There was crime on Orcas, but it occurred at such a remarkably low level that anyone who wanted to could easily persuade himself that he lived on an island embraced by only peace and serenity. Bobbing in a sea of denial.
HIGH CITY CRIME RATES didn’t drive my wife, Sandi, and I to Orcas, but as the little SUV that did slipped sideways down an icy road toward the Anacortes Ferry Terminal one cold January morning in 2007, a sense of safety and security was part of the overall flush of warmth that came when the calm sea and the islands appeared and we knew we were here for good.
We’d been living in Orlando (“Place Where Humidity Lives”), where I worked as the editor of Caribbean Travel & Life magazine.
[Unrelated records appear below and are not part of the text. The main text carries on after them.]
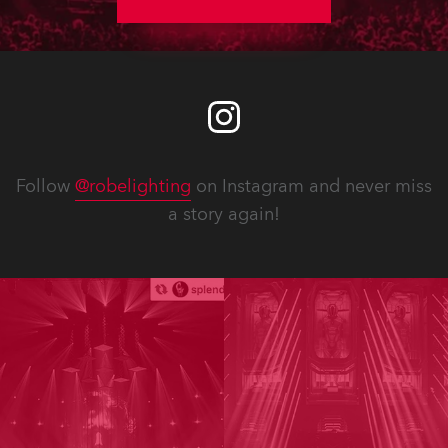
Follow
@robelighting
on Instagram and never miss
a story again!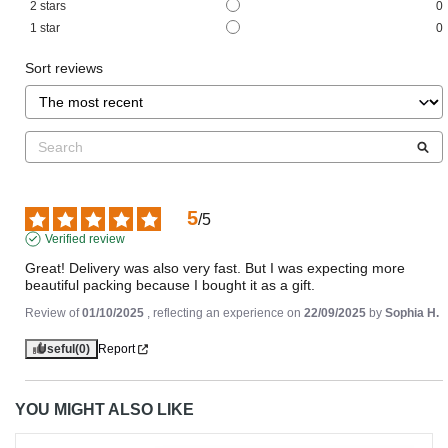
2
stars
0
1
star
0
Sort reviews
5
/
5
Verified review
Great! Delivery was also very fast. But I was expecting more 
beautiful packing because I bought it as a gift.
Review of
01/10/2025
, reflecting an experience on
22/09/2025
by
Sophia H.
Useful
(0)
Report
YOU MIGHT ALSO LIKE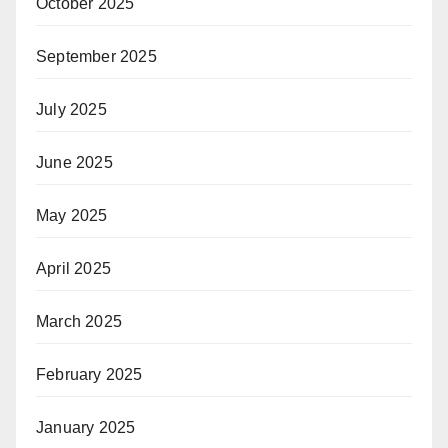
October 2025
September 2025
July 2025
June 2025
May 2025
April 2025
March 2025
February 2025
January 2025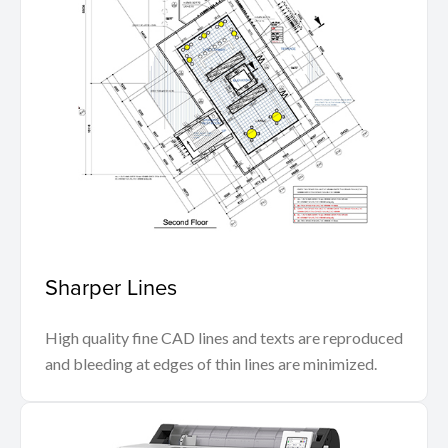
Sharper Lines
High quality fine CAD lines and texts are reproduced
and bleeding at edges of thin lines are minimized.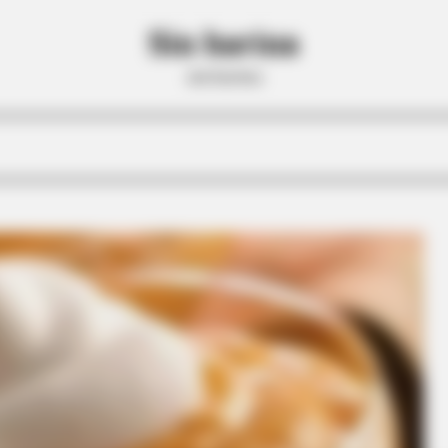
Sin harina
sin harina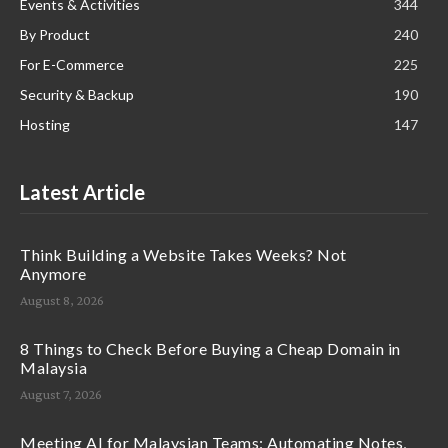
Events & Activities
344
By Product
240
For E-Commerce
225
Security & Backup
190
Hosting
147
Latest Article
Think Building a Website Takes Weeks? Not
Anymore
August 8, 2026
8 Things to Check Before Buying a Cheap Domain in
Malaysia
August 7, 2026
Meeting AI for Malaysian Teams: Automating Notes,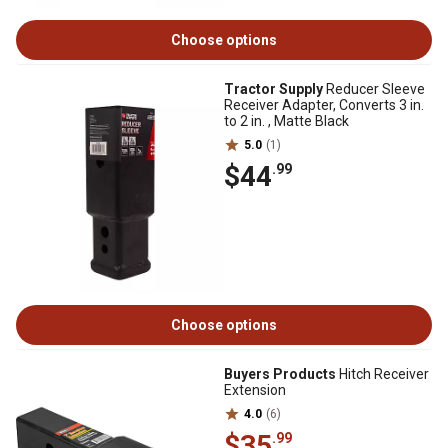
Choose options
Tractor Supply
Reducer Sleeve
Receiver Adapter, Converts 3 in.
to 2 in. , Matte Black
5.0
(1)
$44
.99
Choose options
Buyers Products
Hitch Receiver
Extension
4.0
(6)
$35
.99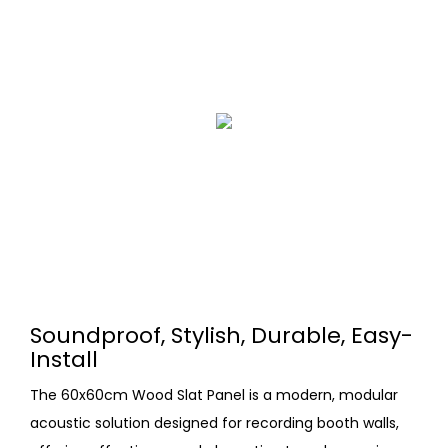
Soundproof, Stylish, Durable, Easy-
Install
The 60x60cm Wood Slat Panel is a modern, modular
acoustic solution designed for recording booth walls,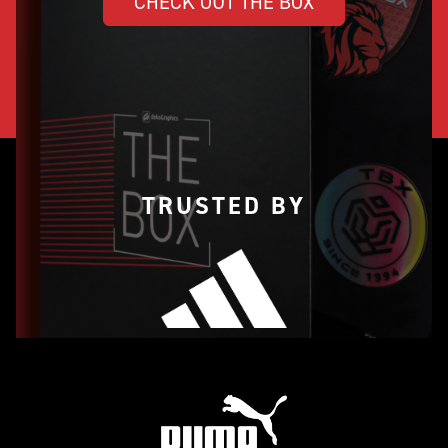
CHECK OUT THE BOX
TRUSTED BY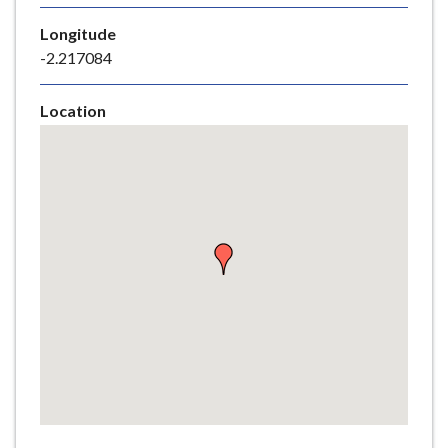
e
Longitude
-2.217084
Location
Skip
embedded
map
Return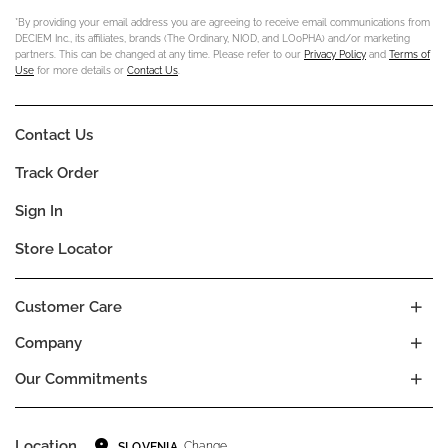
*By providing your email address you are agreeing to receive email communications from
DECIEM Inc., its affiliates, brands (The Ordinary, NIOD, and LOoPHA) and/or marketing
partners. This can be changed at any time. Please refer to our
Privacy Policy
and
Terms of
Use
for more details or
Contact Us
.
Contact Us
Track Order
Sign In
Store Locator
Customer Care
Company
Our Commitments
Location
Change
SLOVENIA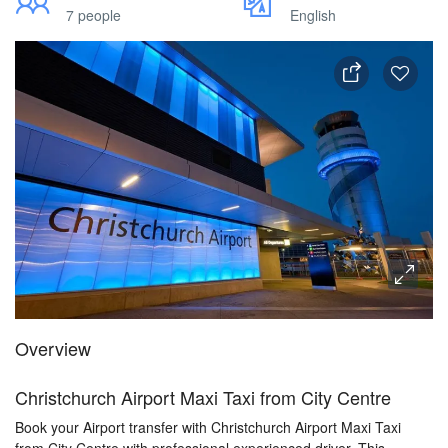
7 people
English
Overview
Christchurch Airport Maxi Taxi from City Centre
Book your Airport transfer with Christchurch Airport Maxi Taxi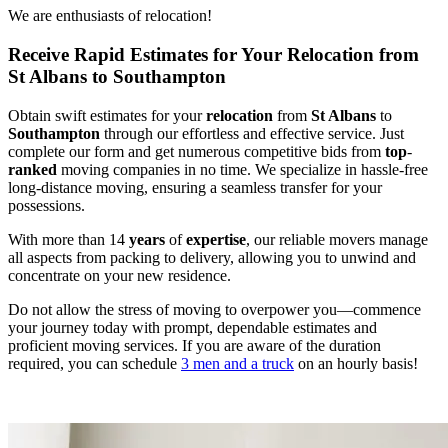
We are enthusiasts of relocation!
Receive Rapid Estimates for Your Relocation from
St Albans to Southampton
Obtain swift estimates for your
relocation
from
St Albans
to
Southampton
through our effortless and effective service. Just
complete our form and get numerous competitive bids from
top
-
ranked
moving companies in no time. We specialize in hassle-free
long-distance moving, ensuring a seamless transfer for your
possessions.
With more than 14
years
of
expertise
, our reliable movers manage
all aspects from packing to delivery, allowing you to unwind and
concentrate on your new residence.
Do not allow the stress of moving to overpower you—commence
your journey today with prompt, dependable estimates and
proficient moving services. If you are aware of the duration
required, you can schedule
3 men and a truck
on an hourly basis!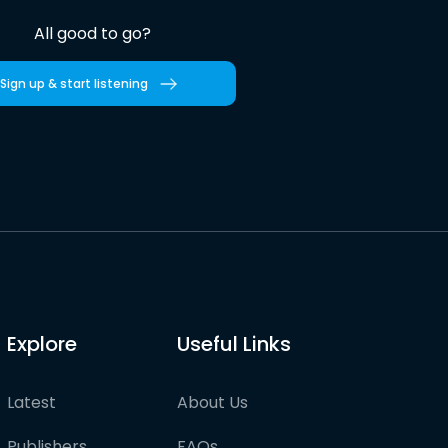
All good to go?
Sign up & start listening
Explore
Useful Links
Latest
About Us
Publishers
FAQs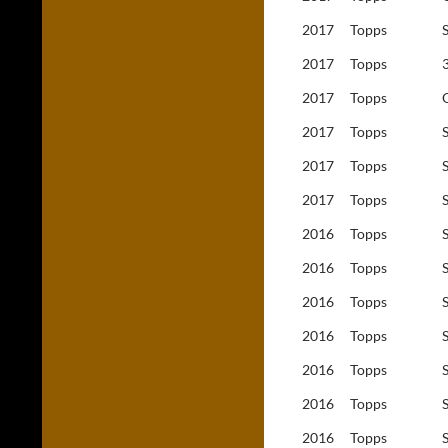
2017
Topps
2017
Topps
2017
Topps
2017
Topps
2017
Topps
2017
Topps
2016
Topps
2016
Topps
2016
Topps
2016
Topps
2016
Topps
2016
Topps
2016
Topps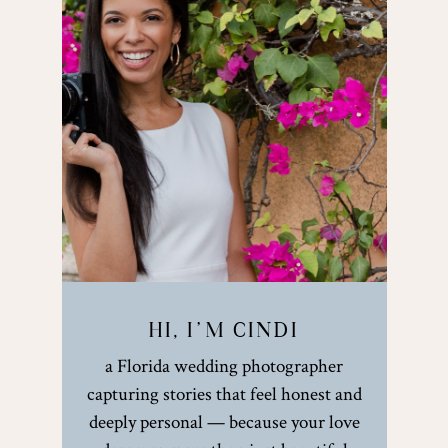
HI, I’M CINDI
a Florida wedding photographer
capturing stories that feel honest and
deeply personal — because your love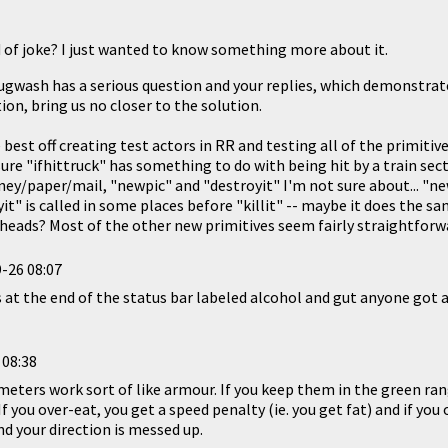
d of joke? I just wanted to know something more about it.
Plugwash has a serious question and your replies, which demonstrate
on, bring us no closer to the solution.
est off creating test actors in RR and testing all of the primitiv
ure "ifhittruck" has something to do with being hit by a train secto
ey/paper/mail, "newpic" and "destroyit" I'm not sure about... "ne
yit" is called in some places before "killit" -- maybe it does the s
heads? Most of the other new primitives seem fairly straightforw
-26 08:07
 at the end of the status bar labeled alcohol and gut anyone got 
 08:38
meters work sort of like armour. If you keep them in the green ra
f you over-eat, you get a speed penalty (ie. you get fat) and if you
and your direction is messed up.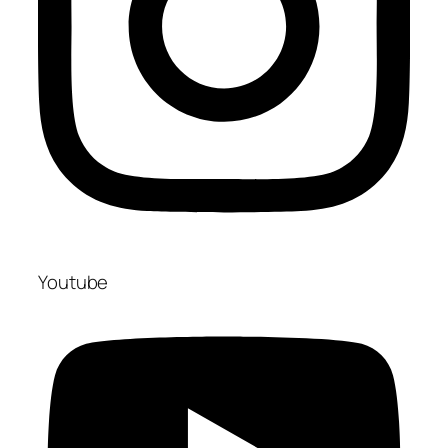
Youtube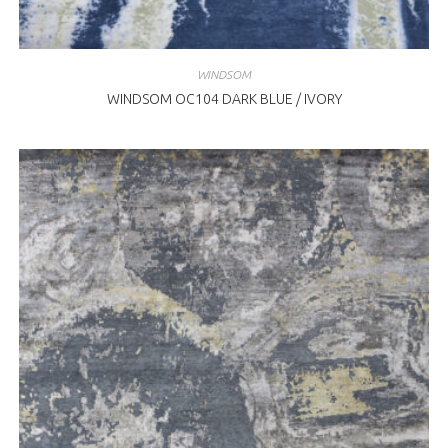
WINDSOM
WINDSOM OC104 DARK BLUE / IVORY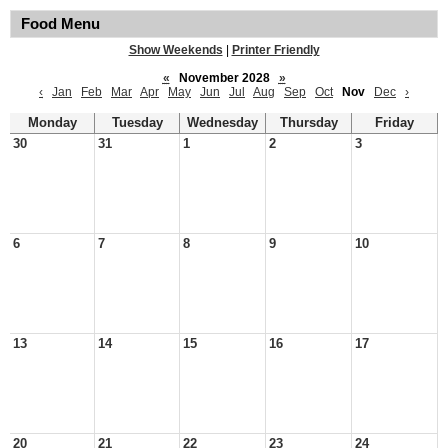
Food Menu
Show Weekends
|
Printer Friendly
«
November 2028
»
‹
Jan
Feb
Mar
Apr
May
Jun
Jul
Aug
Sep
Oct
Nov
Dec
›
Monday
Tuesday
Wednesday
Thursday
Friday
30
31
1
2
3
6
7
8
9
10
13
14
15
16
17
20
21
22
23
24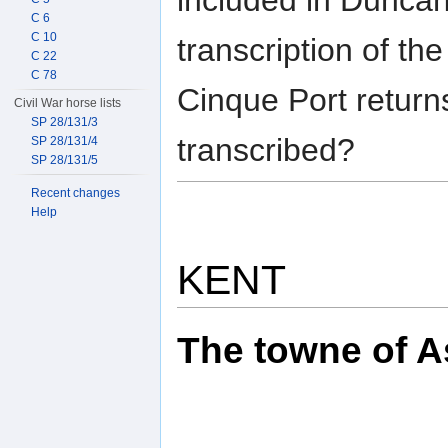
C 6
C 10
transcription of th
C 22
C 78
Cinque Port retur
Civil War horse lists
SP 28/131/3
transcribed?
SP 28/131/4
SP 28/131/5
Recent changes
Help
KENT
The towne of As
The position was intended as a short cash-replenishing pit stop in an otherwise freelance writing and photography career. Meeting Sandi convinced me to stay longer and buy a house on an oak-lined brick street in the downtown historic district. The 1917 bungalow had been listed as a unique fixer-upper opportunity. Its brass historic plaque was the only solid part of the structure, which remained standing despite the millions of termites that found its Craftsman architecture charming and its floor joists delicious.
It took more than a year to make the house livable. The night before we were to finally move in, I began to load up all my tools. I’d been hauling gear back and forth every day to a dingy garage apartment, just in case. But now why bother? We were going to be living in the house in eight hours. I left the tools in the bedroom.
When I showed up the next morning, everything was gone. Saber saw, circular saw, Sawzall, all gone. More tools, equipment, and a couple of bikes were missing from the garage. As I was calling the police, two guys inside a beater car pulled up the driveway, then immediately reversed out when they saw my truck behind the house. They’d come back to load up the rest of our stuff. I ran out of the house and into the street, but couldn’t get the plate number.